The historical parallel that cuts both ways is instructive. The 1990s fiber optic boom laid infrastructure that powered the next two decades of internet growth. The technology was transformative. The capital cycle was still a bubble. Corning dropped 80% after 2001. The fiber was still there, still carrying data, still changing the world. The shareholders were still broke.
Token consumption has increased 19-fold in 18 months. But per-million-token pricing has collapsed 65% in the same period, and API pricing has fallen 99.7% since GPT-4’s March 2023 launch. You can sell 19 times more product and still make less money if prices fall fast enough. This is Jevons Paradox doing what Jevons Paradox does, and it is delighting users while quietly terrifying CFOs.

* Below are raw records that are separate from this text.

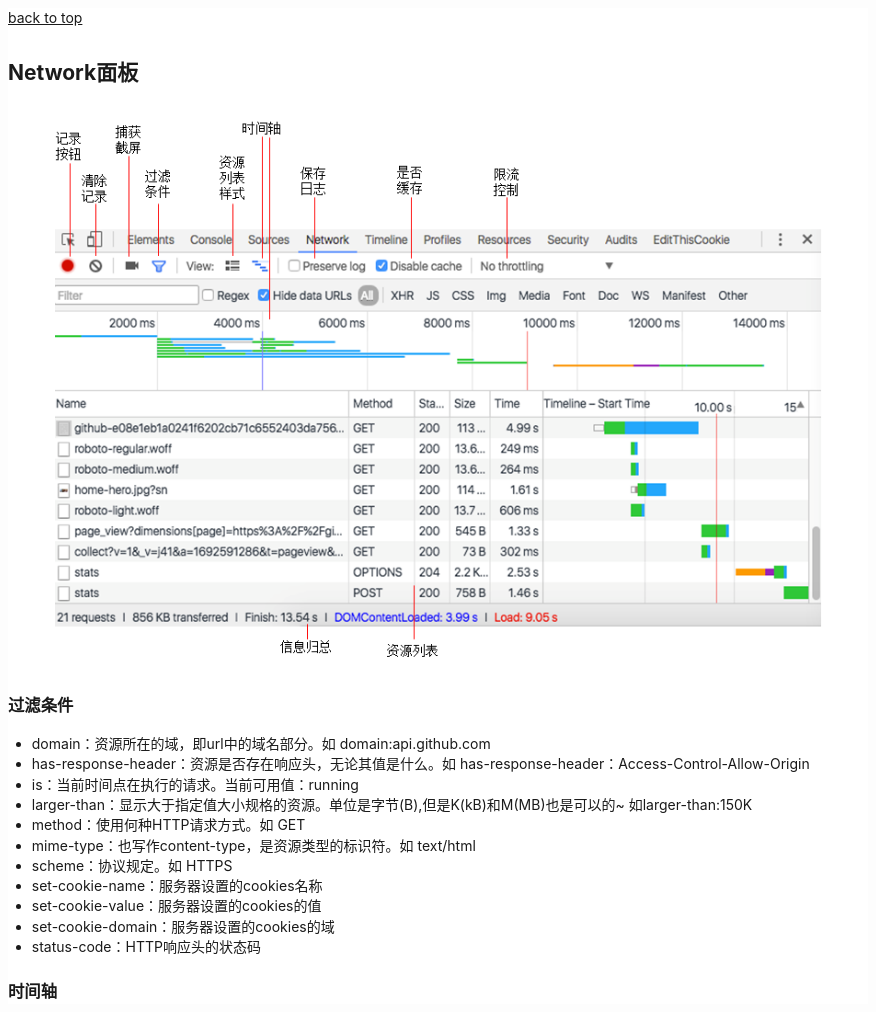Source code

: [back to top](#top)

## Network面板

![Network面板](./images/Network面板.png)

### 过滤条件

- domain：资源所在的域，即url中的域名部分。如 domain:api.github.com
- has-response-header：资源是否存在响应头，无论其值是什么。如 has-response-header：Access-Control-Allow-Origin
- is：当前时间点在执行的请求。当前可用值：running
- larger-than：显示大于指定值大小规格的资源。单位是字节(B),但是K(kB)和M(MB)也是可以的~ 如larger-than:150K
- method：使用何种HTTP请求方式。如 GET
- mime-type：也写作content-type，是资源类型的标识符。如 text/html
- scheme：协议规定。如 HTTPS
- set-cookie-name：服务器设置的cookies名称
- set-cookie-value：服务器设置的cookies的值
- set-cookie-domain：服务器设置的cookies的域
- status-code：HTTP响应头的状态码

### 时间轴
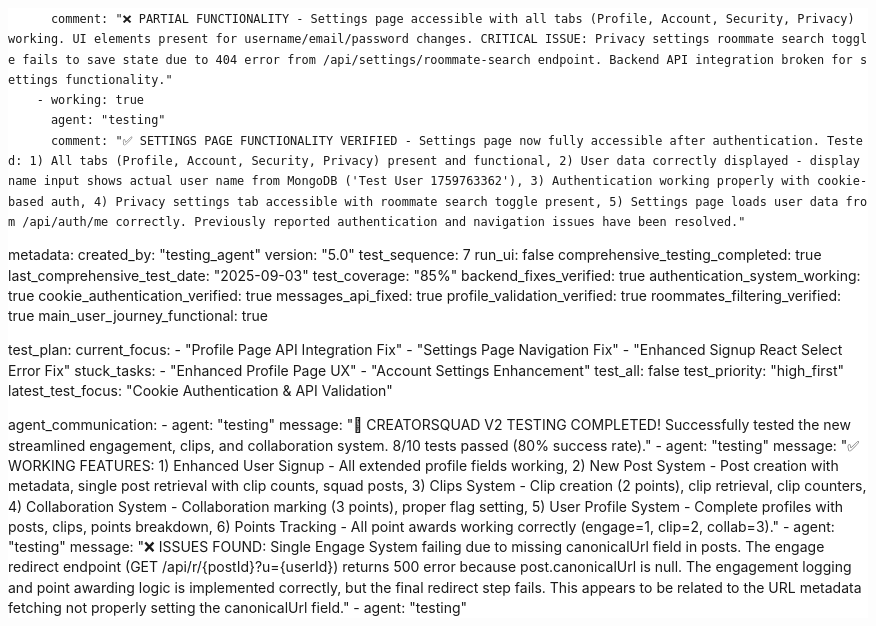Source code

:           comment: "❌ PARTIAL FUNCTIONALITY - Settings page accessible with all tabs (Profile, Account, Security, Privacy) working. UI elements present for username/email/password changes. CRITICAL ISSUE: Privacy settings roommate search toggle fails to save state due to 404 error from /api/settings/roommate-search endpoint. Backend API integration broken for settings functionality."
        - working: true
          agent: "testing"
          comment: "✅ SETTINGS PAGE FUNCTIONALITY VERIFIED - Settings page now fully accessible after authentication. Tested: 1) All tabs (Profile, Account, Security, Privacy) present and functional, 2) User data correctly displayed - display name input shows actual user name from MongoDB ('Test User 1759763362'), 3) Authentication working properly with cookie-based auth, 4) Privacy settings tab accessible with roommate search toggle present, 5) Settings page loads user data from /api/auth/me correctly. Previously reported authentication and navigation issues have been resolved."

metadata:
  created_by: "testing_agent"
  version: "5.0"
  test_sequence: 7
  run_ui: false
  comprehensive_testing_completed: true
  last_comprehensive_test_date: "2025-09-03"
  test_coverage: "85%"
  backend_fixes_verified: true
  authentication_system_working: true
  cookie_authentication_verified: true
  messages_api_fixed: true
  profile_validation_verified: true
  roommates_filtering_verified: true
  main_user_journey_functional: true

test_plan:
  current_focus:
    - "Profile Page API Integration Fix"
    - "Settings Page Navigation Fix"
    - "Enhanced Signup React Select Error Fix"
  stuck_tasks:
    - "Enhanced Profile Page UX"
    - "Account Settings Enhancement"
  test_all: false
  test_priority: "high_first"
  latest_test_focus: "Cookie Authentication & API Validation"

agent_communication:
    - agent: "testing"
      message: "🚀 CREATORSQUAD V2 TESTING COMPLETED! Successfully tested the new streamlined engagement, clips, and collaboration system. 8/10 tests passed (80% success rate)."
    - agent: "testing"
      message: "✅ WORKING FEATURES: 1) Enhanced User Signup - All extended profile fields working, 2) New Post System - Post creation with metadata, single post retrieval with clip counts, squad posts, 3) Clips System - Clip creation (2 points), clip retrieval, clip counters, 4) Collaboration System - Collaboration marking (3 points), proper flag setting, 5) User Profile System - Complete profiles with posts, clips, points breakdown, 6) Points Tracking - All point awards working correctly (engage=1, clip=2, collab=3)."
    - agent: "testing"
      message: "❌ ISSUES FOUND: Single Engage System failing due to missing canonicalUrl field in posts. The engage redirect endpoint (GET /api/r/{postId}?u={userId}) returns 500 error because post.canonicalUrl is null. The engagement logging and point awarding logic is implemented correctly, but the final redirect step fails. This appears to be related to the URL metadata fetching not properly setting the canonicalUrl field."
    - agent: "testing"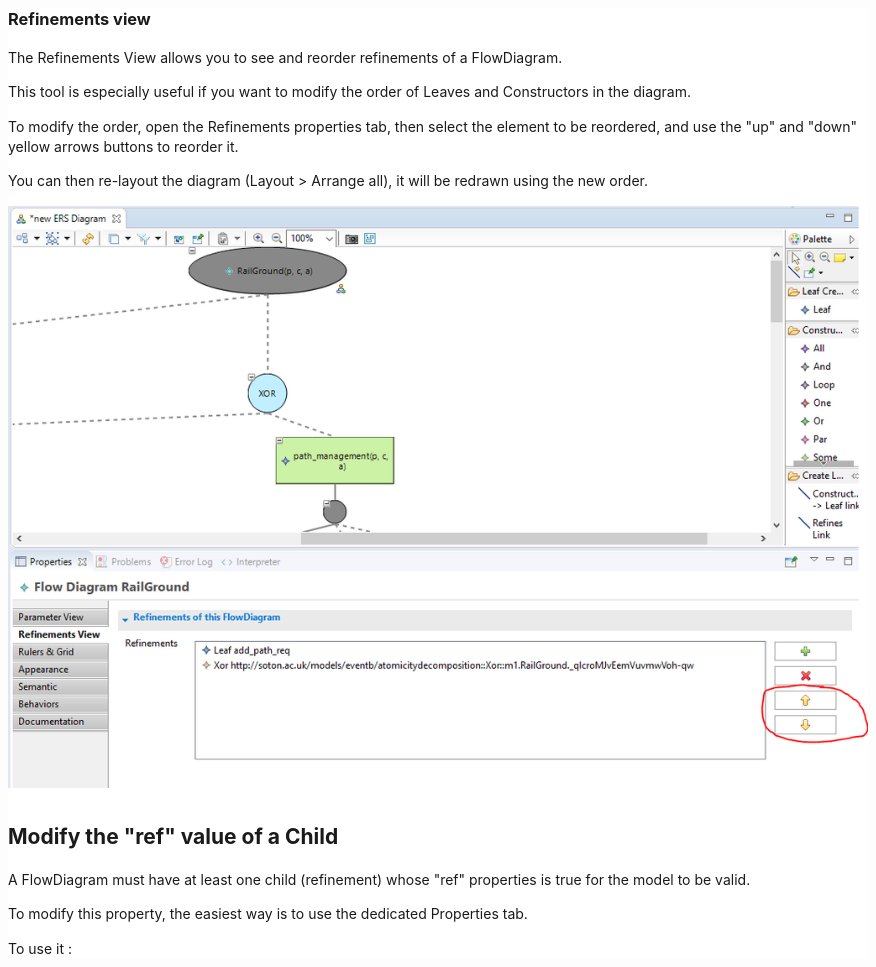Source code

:
### Refinements view
The Refinements View allows you to see and reorder refinements of a FlowDiagram.


This tool is especially useful if you want to modify the order of Leaves and Constructors in the diagram.


To modify the order, open the Refinements properties tab, then select the element to be reordered, and use the "up" and "down" yellow arrows buttons to reorder it.

You can then re-layout the diagram (Layout > Arrange all), it will be redrawn using the new order.


![Image which shows how to reorder refinements](/docImages/reorderRefinements.PNG)

## Modify the "ref" value of a Child
A FlowDiagram must have at least one child (refinement) whose "ref" properties is true for the model to be valid.

To modify this property, the easiest way is to use the dedicated Properties tab.

To use it : 
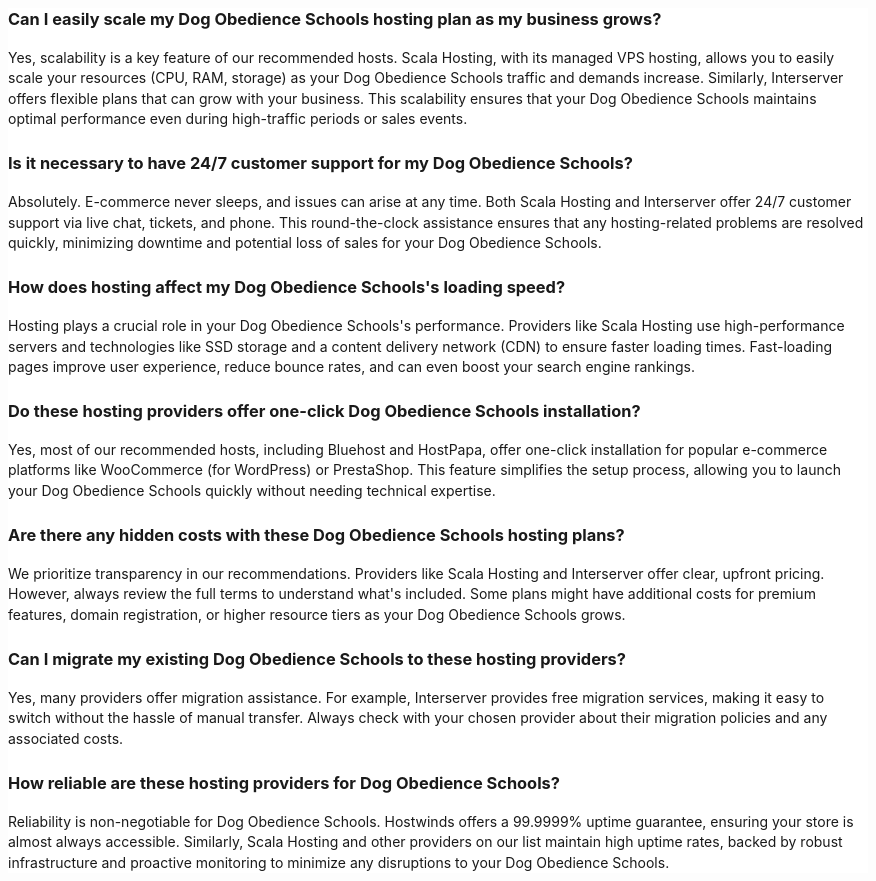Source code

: ### Can I easily scale my Dog Obedience Schools hosting plan as my business grows? 
Yes, scalability is a key feature of our recommended hosts. Scala Hosting, with its managed VPS hosting, allows you to easily scale your resources (CPU, RAM, storage) as your Dog Obedience Schools traffic and demands increase. Similarly, Interserver offers flexible plans that can grow with your business. This scalability ensures that your Dog Obedience Schools maintains optimal performance even during high-traffic periods or sales events.

### Is it necessary to have 24/7 customer support for my Dog Obedience Schools? 
Absolutely. E-commerce never sleeps, and issues can arise at any time. Both Scala Hosting and Interserver offer 24/7 customer support via live chat, tickets, and phone. This round-the-clock assistance ensures that any hosting-related problems are resolved quickly, minimizing downtime and potential loss of sales for your Dog Obedience Schools.

### How does hosting affect my Dog Obedience Schools's loading speed? 
Hosting plays a crucial role in your Dog Obedience Schools's performance. Providers like Scala Hosting use high-performance servers and technologies like SSD storage and a content delivery network (CDN) to ensure faster loading times. Fast-loading pages improve user experience, reduce bounce rates, and can even boost your search engine rankings.

### Do these hosting providers offer one-click Dog Obedience Schools installation? 
Yes, most of our recommended hosts, including Bluehost and HostPapa, offer one-click installation for popular e-commerce platforms like WooCommerce (for WordPress) or PrestaShop. This feature simplifies the setup process, allowing you to launch your Dog Obedience Schools quickly without needing technical expertise.

### Are there any hidden costs with these Dog Obedience Schools hosting plans? 
We prioritize transparency in our recommendations. Providers like Scala Hosting and Interserver offer clear, upfront pricing. However, always review the full terms to understand what's included. Some plans might have additional costs for premium features, domain registration, or higher resource tiers as your Dog Obedience Schools grows.

### Can I migrate my existing Dog Obedience Schools to these hosting providers? 
Yes, many providers offer migration assistance. For example, Interserver provides free migration services, making it easy to switch without the hassle of manual transfer. Always check with your chosen provider about their migration policies and any associated costs.

### How reliable are these hosting providers for Dog Obedience Schools? 
Reliability is non-negotiable for Dog Obedience Schools. Hostwinds offers a 99.9999% uptime guarantee, ensuring your store is almost always accessible. Similarly, Scala Hosting and other providers on our list maintain high uptime rates, backed by robust infrastructure and proactive monitoring to minimize any disruptions to your Dog Obedience Schools.
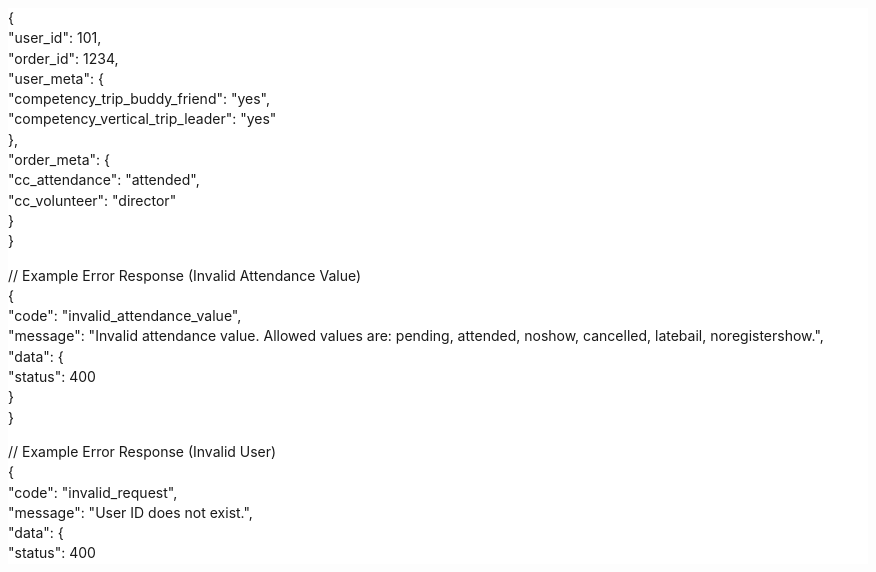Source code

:  {                                                                                                                                                                                                                                 
   "user_id": 101,                                                                                                                                                                                                                 
   "order_id": 1234,                                                                                                                                                                                                               
   "user_meta": {                                                                                                                                                                                                                  
     "competency_trip_buddy_friend": "yes",                                                                                                                                                                                        
     "competency_vertical_trip_leader": "yes"                                                                                                                                                                                      
   },                                                                                                                                                                                                                              
   "order_meta": {                                                                                                                                                                                                                 
     "cc_attendance": "attended",                                                                                                                                                                                                  
     "cc_volunteer": "director"                                                                                                                                                                                                    
   }                                                                                                                                                                                                                               
 }                                                                                                                                                                                                                                 

 // Example Error Response (Invalid Attendance Value)                                                                                                                                                                              
 {                                                                                                                                                                                                                                 
   "code": "invalid_attendance_value",                                                                                                                                                                                             
   "message": "Invalid attendance value. Allowed values are: pending, attended, noshow, cancelled, latebail, noregistershow.",                                                                                                      
   "data": {                                                                                                                                                                                                                       
     "status": 400                                                                                                                                                                                                                 
   }                                                                                                                                                                                                                               
 }                                                                                                                                                                                                                                 

 // Example Error Response (Invalid User)                                                                                                                                                                                          
 {                                                                                                                                                                                                                                 
   "code": "invalid_request",                                                                                                                                                                                                      
   "message": "User ID does not exist.",                                                                                                                                                                                           
   "data": {                                                                                                                                                                                                                       
     "status": 400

Perhaps most concerning: Michael Burry — yes, that Michael Burry — estimates the industry understates depreciation by approximately $176 billion between 2026–2028, inflating combined earnings by roughly 20%. Moody’s has identified $662 billion in off-balance-sheet data center lease commitments, larger than the companies’ combined on-balance-sheet debt. The accounting, it turns out, is doing as much heavy lifting as the GPUs.
👑 The Crown Verdict
The honest answer to “Is the AI boom a bubble?” is the one nobody wants to hear: it can be both transformative and a bubble simultaneously. The technology can be the most important development since the internet while the capital deployed to build it still exceeds what the market will return to investors on any reasonable timeline.
The math is currently unforgiving. At a 20% return hurdle, these companies need $320 billion in annual AI profits — approximately 86% of their combined profits from all existing business operations. The AI segment would need to be nearly as profitable as everything Google, Amazon, Microsoft, and Meta already do. By next year.
Bain projects the industry needs $2 trillion in annual AI revenue by 2030 to justify the current scaling trend. We are at somewhere around $100 billion. A 20x increase in four years is not impossible — it is merely the kind of growth rate that has historically been achieved by exactly zero infrastructure categories in the history of technology.
The AI boom is real. The question is whether the companies building it will be the ones who profit from it, or whether they’ll be remembered as the railroad barons who went bankrupt laying track that someone else’s trains eventually used.
Inspired by “Is the AI Boom a Bubble?” | MOONSHOTS by Peter Diamandis.